Given those data, some investors think that rate cuts may be still justifiable, as some believe there could be 2 cuts this year 1 in June and 1 in December, and another round in 2026, which means the Fed will stop its easy cycle at a rate of 3.50%-$3.75%.  It’s too early to know for sure, but at the current moment, the economy is healthy shown by Financials kicking off the earnings season with stella corporate profits and investment spending on AI should continue to lead growth.

 

But now Trump is back in White House, could bring some uncertainty to markets, especially when it comes to his promises to ramp up tariffs on imports, which could spark a trade war. Market volatility is set to pick up as Trump 2.0 begins with mixed expectations of both hope coming from tax cuts which helps increase corporate profits and uncertainty of tariffs that could disturb growth spark inflation concerns. He may impose universal tariffs of 20% or even more on China goods and on European autos and Mexican EV. Therefore, we should expect tariff news is likely to continue creating volatility in financial market, even though their impact on Fed policy may be more double-edged which creates both losers and winners at the same time.

 

In summary, there has been a lot of uncertainty surrounding the specifics of Trump’s policies, and that uncertainty has made it hard for the market to price in the impact of those policies into current stock valuations. That’s why we should expect volatility to continue, perhaps even with higher intensity as the market is going to react from both expectation and speculation from what Trump says and what he is going to do. With that in mind, the 3 policy areas that investors will be paying attention to are import tariffs, deregulation and corporate tax cuts, besides the Fed rate cuts and balance sheet factor which we may see coming soon later.

 

Last week, $SPY bounced off from $575, got back over $580 and traded through $595 and closed at $597.50. $QQQ held its support range $500-$505 and popped to $518, consolidate to $510-$513.50 then traded to $520 PT. This week both $SPY and $QQQ are right at their descending topline of the wedge. $SPY is currently in $595-$600 range.
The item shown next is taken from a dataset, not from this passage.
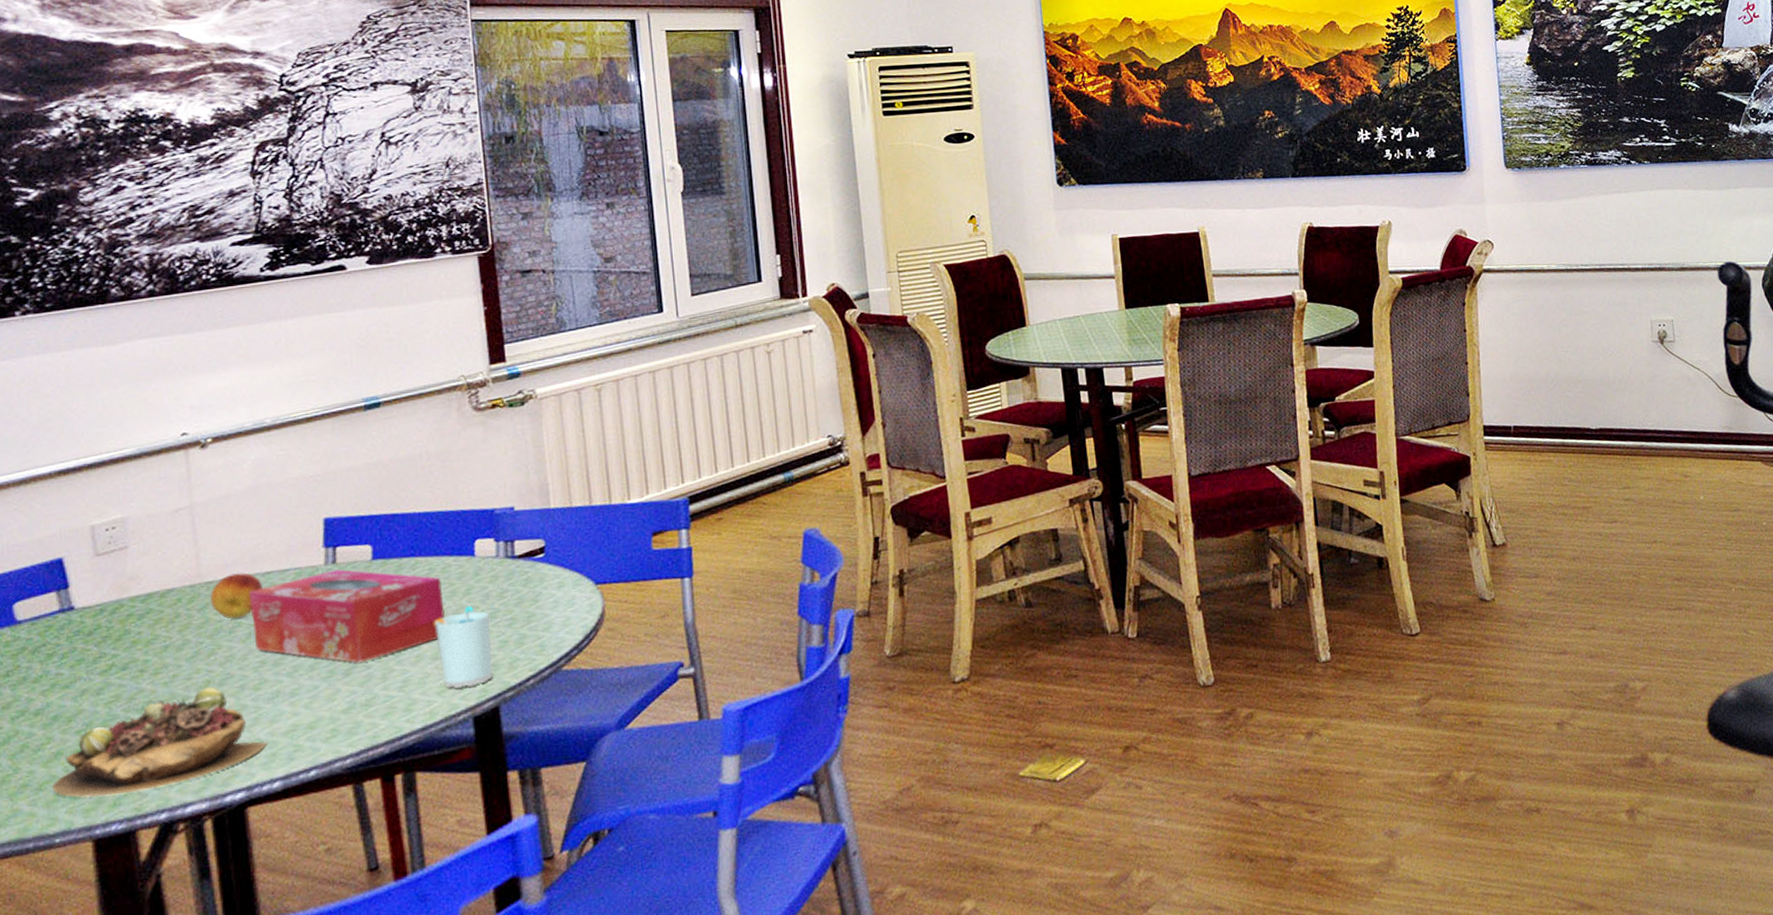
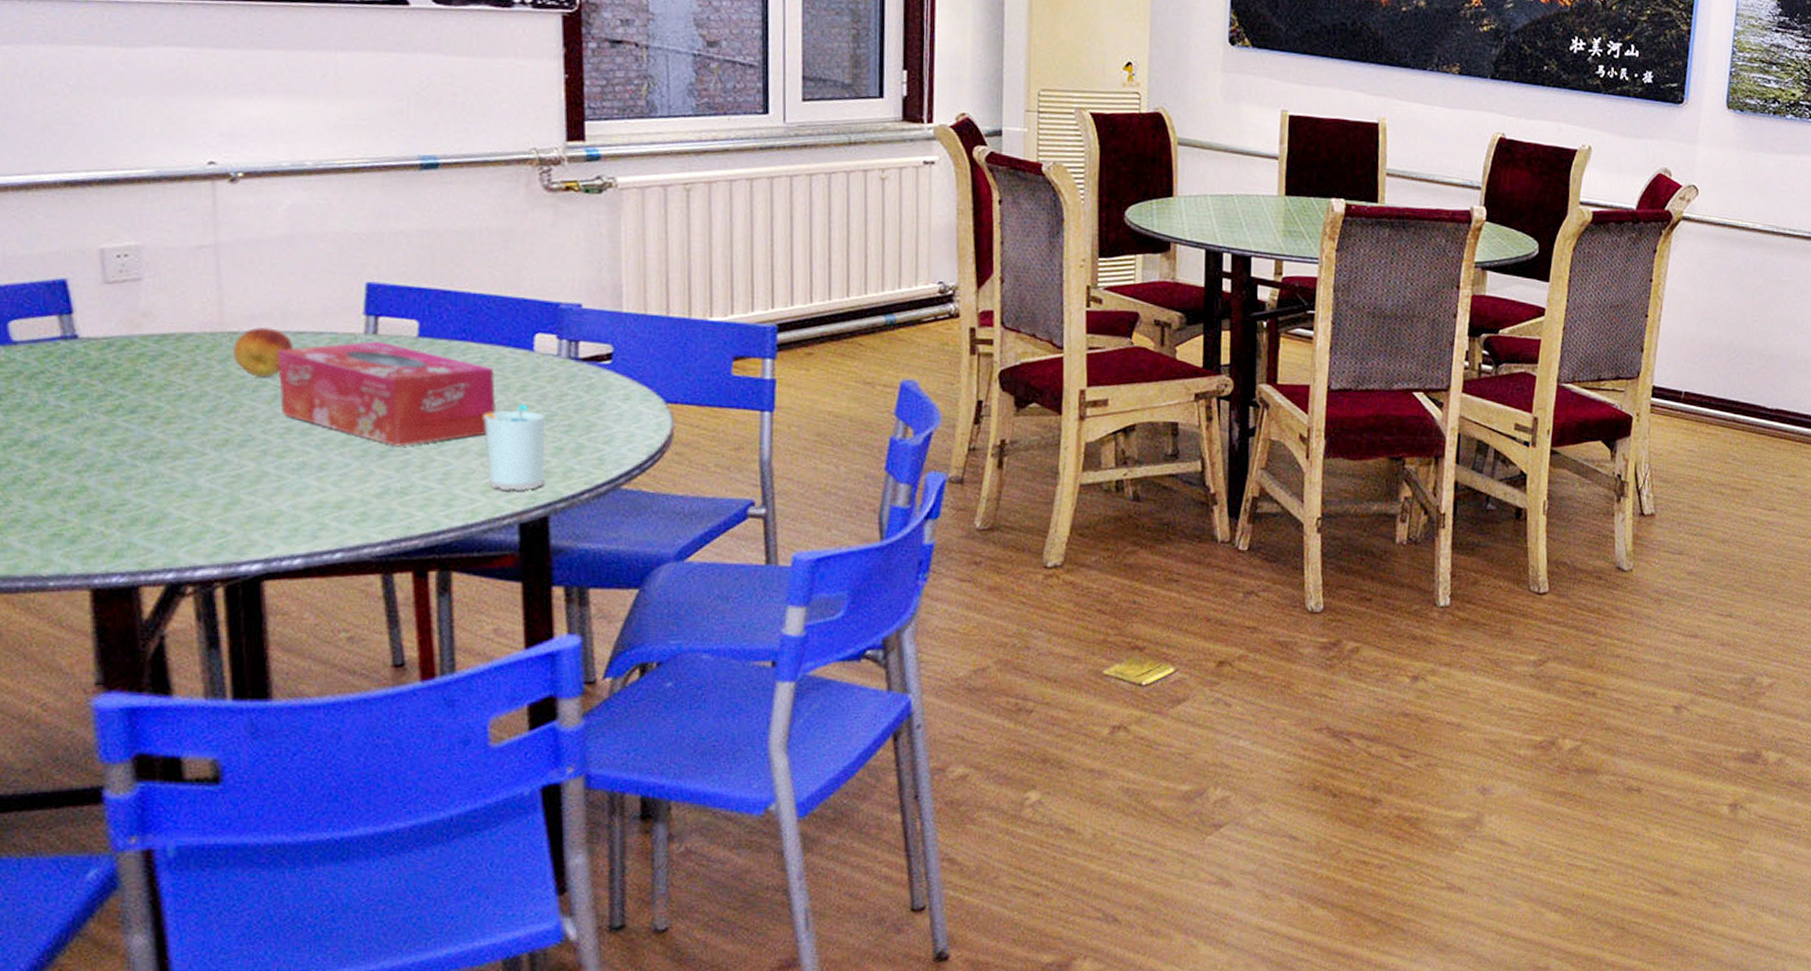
succulent plant: present [52,686,267,798] -> none [47,445,289,546]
Holding $595, look to trade over $601 to $605-$606 then $608-$610. If $SPY fails to hold $593.70, look for it gets down to $590-$589 area. If it fails to hold there, look for $SPY to fill the gap below to $585. $QQQ is in $520-$524 area. If it breaks through $525, trade to $528.50 then $530, then $535. If $QQQ fails to hold $517.50, it may trade down to $510-$509 area. 

 

Being a short week as investors are still digesting the feeling of joys and fears from what the new administration is going to do and while waiting for FOMC rate decision next week, we should expect some volatility but may be at lighter volume. We will focus on our FAANG’s techs and some earnings this week. Noticeable earnings are $NFLX, $DHI, $STX, $UAL, $AAL, $IBKR, $SCHW. On the side note, Cryptos markets are heating up the TRUMP and MELANIA coins and other meme coins are moving. Crypto related stocks may be something to consider.  In the meantime, have a wonderful week and best of wishes to all. Namaste!!!!